While, get_roi_pixel_data
exports an unfolded array with dimensions
(number of X pixels x number of Y pixels) x number of spectral positions/intensities and plots the average weights for
a given ROI against the feature labels. These functions can be accessed using the following;
roi_1_info = mdl.get_roi_info('roi_1');
roi_1_data = mdl.get_roi_pixel_data('roi_1');
Note: the generated plot uses a generic x-axis ranging to one to the number of spectral features. To plot with feature labels, an optional argument 'feature_labels' can be added which must be a numeric vector of same length as the number of columns in X. In our example the array is called pk_lbls, representing the ToF-SIMS peak labels.
roi_1_data = mdl.get_roi_pixel_data('roi_1', 'feature_labels', pk_lbls);
For exporting roi data, the following comman can be used;
[pixel_weights, pixel_spectra] = mdl.get_roi_pixel_data('roi_1', 'X', X, 'feature_labels', feature_labels);
The rigidity can also be added as an optinal setting.
This produces plots of the pixel speactra and weights and returns a matrix of size [no. of pixels within ROI, no. spectral features]
Removing the substrate and running a new SOM on the reduced data set
Assuming the roi_1 is the selected substrate, the mask input can be used to subtract the selected pixels from the data set.
First, make a new SOMRPMModel
, in this case we will create mdl_masked, then use the fit_torodial_som
function as before,
with the mask input set to the pixel index of roi_1_info.
mdl_masked = SOMRPMModel;
mdl_masked = mdl_masked.fit_torodial_som(X, 6, 500, 'mask', roi_1_info.pixel_ind);
To invert the selection, you will need to redo the roi selecion using the same settings, with the addition of invert_selection
,
then repeat process.
mdl = mdl.select_similarity_map_roi('roi_1','n_roi', 0,'top_p', 0.98, 'dist_threshold', 0.15, 'invert_selection', true);
roi_1_info = mdl.get_roi_info('roi_1');
mdl_masked = SOMRPMModel;
mdl_masked = mdl_masked.fit_toroidal_som(X, 6, 500, 'mask', roi_1_info.pixel_ind);
Save the workspace using the following
save('Data_name','-v7.3');
About included data set
We have provided a ToF-SIMS hyperspectral data cube X. Its dimensions are 960x800x963, which represent the height, width and spectral dimension, respectively.
ToF-SIMS data is acquired by measuring secondary ions emitted from the sample surface, based on their mass to charge ratio (m/z) inferred by their time-of-flight. The spectral dimension of X is therefore intensity value, reflecting the area under a mass peak (i.e. total number of ions collected) at a given m/z value.

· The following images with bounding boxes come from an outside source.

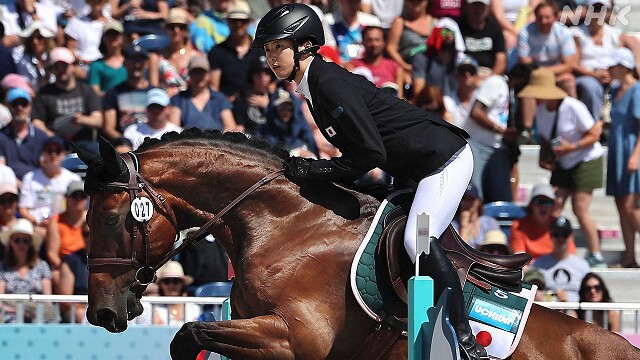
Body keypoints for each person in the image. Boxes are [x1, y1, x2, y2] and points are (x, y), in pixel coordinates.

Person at [253, 4, 487, 359]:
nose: (271, 57)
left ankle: (466, 339)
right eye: (268, 50)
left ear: (305, 45)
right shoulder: (313, 87)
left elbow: (370, 155)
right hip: (411, 169)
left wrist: (314, 170)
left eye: (277, 47)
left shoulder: (328, 83)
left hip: (442, 162)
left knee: (416, 240)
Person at [519, 68, 606, 268]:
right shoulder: (541, 111)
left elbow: (594, 134)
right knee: (554, 207)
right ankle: (552, 250)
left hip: (586, 158)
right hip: (564, 161)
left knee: (579, 207)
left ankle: (596, 254)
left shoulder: (573, 107)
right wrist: (544, 158)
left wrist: (571, 148)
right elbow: (544, 139)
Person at [605, 47, 640, 268]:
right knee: (621, 204)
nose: (609, 69)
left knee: (631, 205)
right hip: (617, 150)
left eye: (613, 65)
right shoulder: (616, 89)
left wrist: (635, 155)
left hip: (631, 150)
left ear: (623, 67)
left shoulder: (637, 90)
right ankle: (629, 257)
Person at [517, 1, 577, 129]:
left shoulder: (563, 33)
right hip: (532, 76)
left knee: (569, 82)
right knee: (528, 90)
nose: (543, 21)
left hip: (555, 75)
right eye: (540, 18)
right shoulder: (525, 32)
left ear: (555, 17)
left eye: (547, 17)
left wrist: (544, 72)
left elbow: (568, 65)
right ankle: (527, 130)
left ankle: (575, 122)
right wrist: (542, 73)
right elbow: (523, 60)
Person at [31, 47, 103, 153]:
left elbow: (98, 120)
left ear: (73, 66)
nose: (61, 70)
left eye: (64, 66)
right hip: (56, 141)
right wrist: (49, 134)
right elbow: (37, 122)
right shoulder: (44, 94)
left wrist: (81, 119)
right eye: (57, 67)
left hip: (83, 140)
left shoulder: (86, 90)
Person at [19, 137, 82, 238]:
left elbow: (80, 206)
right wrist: (38, 223)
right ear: (43, 153)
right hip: (36, 226)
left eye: (57, 151)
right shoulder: (30, 178)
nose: (53, 154)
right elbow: (23, 209)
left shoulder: (73, 179)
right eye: (49, 151)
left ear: (64, 154)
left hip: (63, 225)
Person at [530, 216, 590, 307]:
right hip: (547, 312)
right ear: (550, 235)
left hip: (575, 314)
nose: (560, 238)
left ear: (571, 237)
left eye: (564, 234)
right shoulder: (539, 264)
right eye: (556, 234)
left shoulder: (582, 265)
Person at [208, 0, 262, 100]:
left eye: (243, 21)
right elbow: (214, 87)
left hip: (256, 107)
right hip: (227, 108)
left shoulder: (262, 51)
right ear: (227, 21)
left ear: (249, 22)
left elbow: (272, 84)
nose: (238, 24)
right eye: (234, 21)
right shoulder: (217, 52)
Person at [0, 219, 52, 323]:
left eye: (25, 241)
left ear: (30, 244)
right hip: (10, 316)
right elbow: (0, 298)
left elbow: (47, 299)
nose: (21, 244)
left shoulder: (42, 266)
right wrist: (17, 311)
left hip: (37, 315)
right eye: (17, 240)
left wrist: (32, 312)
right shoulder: (2, 267)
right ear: (10, 243)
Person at [168, 56, 237, 131]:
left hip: (215, 140)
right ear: (189, 74)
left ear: (208, 75)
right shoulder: (178, 99)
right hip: (188, 141)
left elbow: (230, 126)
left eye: (202, 72)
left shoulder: (220, 99)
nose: (198, 76)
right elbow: (174, 129)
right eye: (195, 72)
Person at [510, 183, 577, 259]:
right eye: (538, 201)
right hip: (530, 269)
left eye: (547, 202)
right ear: (531, 205)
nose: (543, 206)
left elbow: (570, 256)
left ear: (553, 206)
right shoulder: (518, 226)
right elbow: (519, 259)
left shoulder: (561, 226)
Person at [102, 45, 154, 141]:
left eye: (140, 61)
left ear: (146, 64)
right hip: (125, 145)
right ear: (125, 63)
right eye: (133, 60)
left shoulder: (155, 93)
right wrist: (126, 141)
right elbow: (109, 128)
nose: (137, 64)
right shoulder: (114, 92)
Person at [44, 181, 87, 291]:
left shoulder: (92, 219)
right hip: (64, 265)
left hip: (86, 263)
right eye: (74, 196)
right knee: (56, 275)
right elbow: (52, 254)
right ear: (67, 198)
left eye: (82, 196)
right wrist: (66, 268)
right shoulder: (56, 221)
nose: (78, 199)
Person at [0, 88, 50, 180]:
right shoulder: (1, 136)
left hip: (36, 185)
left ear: (30, 106)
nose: (19, 108)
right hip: (9, 187)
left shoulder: (42, 137)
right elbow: (1, 169)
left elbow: (46, 168)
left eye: (23, 103)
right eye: (15, 104)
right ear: (8, 106)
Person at [346, 26, 403, 98]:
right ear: (363, 42)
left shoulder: (395, 67)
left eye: (377, 40)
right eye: (370, 40)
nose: (374, 44)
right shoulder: (352, 66)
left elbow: (400, 97)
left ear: (384, 42)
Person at [385, 0, 434, 80]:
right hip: (406, 67)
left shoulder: (435, 22)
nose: (416, 3)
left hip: (429, 68)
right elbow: (391, 48)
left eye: (420, 0)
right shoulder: (399, 21)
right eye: (411, 0)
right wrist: (405, 66)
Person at [159, 8, 203, 96]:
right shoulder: (158, 58)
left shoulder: (196, 56)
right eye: (172, 27)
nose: (176, 30)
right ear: (166, 29)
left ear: (186, 30)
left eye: (181, 27)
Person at [458, 0, 507, 76]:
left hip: (489, 73)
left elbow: (501, 59)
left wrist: (490, 77)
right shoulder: (459, 28)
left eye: (481, 6)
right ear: (467, 6)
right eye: (474, 5)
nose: (477, 10)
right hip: (466, 74)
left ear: (487, 8)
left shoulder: (494, 28)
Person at [452, 184, 501, 249]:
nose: (468, 203)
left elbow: (496, 248)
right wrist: (464, 226)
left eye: (471, 199)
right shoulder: (453, 225)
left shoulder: (490, 222)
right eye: (465, 199)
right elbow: (459, 251)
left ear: (478, 201)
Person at [152, 261, 201, 326]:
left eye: (176, 281)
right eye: (167, 282)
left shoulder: (194, 308)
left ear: (182, 284)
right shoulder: (153, 308)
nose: (171, 285)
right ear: (161, 285)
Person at [88, 20, 127, 96]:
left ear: (122, 38)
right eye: (108, 34)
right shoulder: (96, 65)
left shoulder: (130, 62)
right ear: (103, 38)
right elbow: (95, 92)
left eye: (115, 34)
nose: (112, 37)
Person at [15, 21, 54, 91]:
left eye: (39, 38)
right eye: (31, 39)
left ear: (46, 40)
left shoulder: (54, 57)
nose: (35, 42)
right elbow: (26, 84)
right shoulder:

The m/z values are given in a vector called pk_lbls (short for peak labels).
To prepare the sample, an Inkjet printer (Hp Officejet Pro 8100) was used to print a file from PowerPoint, using the with the media set to ‘thick plain paper’ and the quality set to ‘best’. Pure black, yellow, cyan and magenta ink were printed as well as a mixed purple region at 100%, 50% and 10% opacity on 200g/m2 Colour Copy paper. The paper sample was then analysed using an IONTOF V ToF-SIMS instrument. Using a Bi3+ 30keV primary ion, in negative ion mode, the stage was rastered in random mode, over a 2000 x 2400 mm area collecting 800 x 950 pixels, with a total dose density of 1.20e+11 (1/cm2). This was collected at 20 frames per patch, with 1 shot per frame over 1 scan. Argon gas flooding was set to 1x10-6 mbar and the flood gun was used to for charge compensation. Ion peaks were automatically selected with minimum threshold of 100 counts, resulting in 963 peaks, that we then exported to MATLAB using the BiF6 file format, for analysis with the SOM-RPM toolbox.